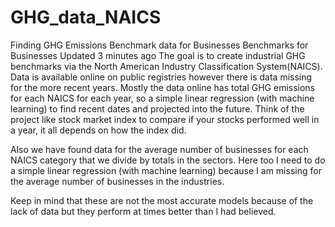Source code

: # GHG_data_NAICS
Finding GHG Emissions Benchmark data for Businesses
 Benchmarks for Businesses
 Updated 3 minutes ago
The goal is to create industrial GHG benchmarks via the North American Industry Classification System(NAICS). Data is available online on public registries however there is data missing for the more recent years. Mostly the data online has total GHG emissions for each NAICS for each year, so a simple linear regression (with machine learning) to find recent dates and projected into the future. Think of the project like stock market index to compare if your stocks performed well in a year, it all depends on how the index did.

Also we have found data for the average number of businesses for each NAICS category that we divide by totals in the sectors. Here too I need to do a simple linear regression (with machine learning) because I am missing for the average number of businesses in the industries.

Keep in mind that these are not the most accurate models because of the lack of data but they perform at times better than I had believed.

━━━━━━

Task statement:
How many lines of the records contain the string "simple"? Respond with the number alone.

Exercise result:
2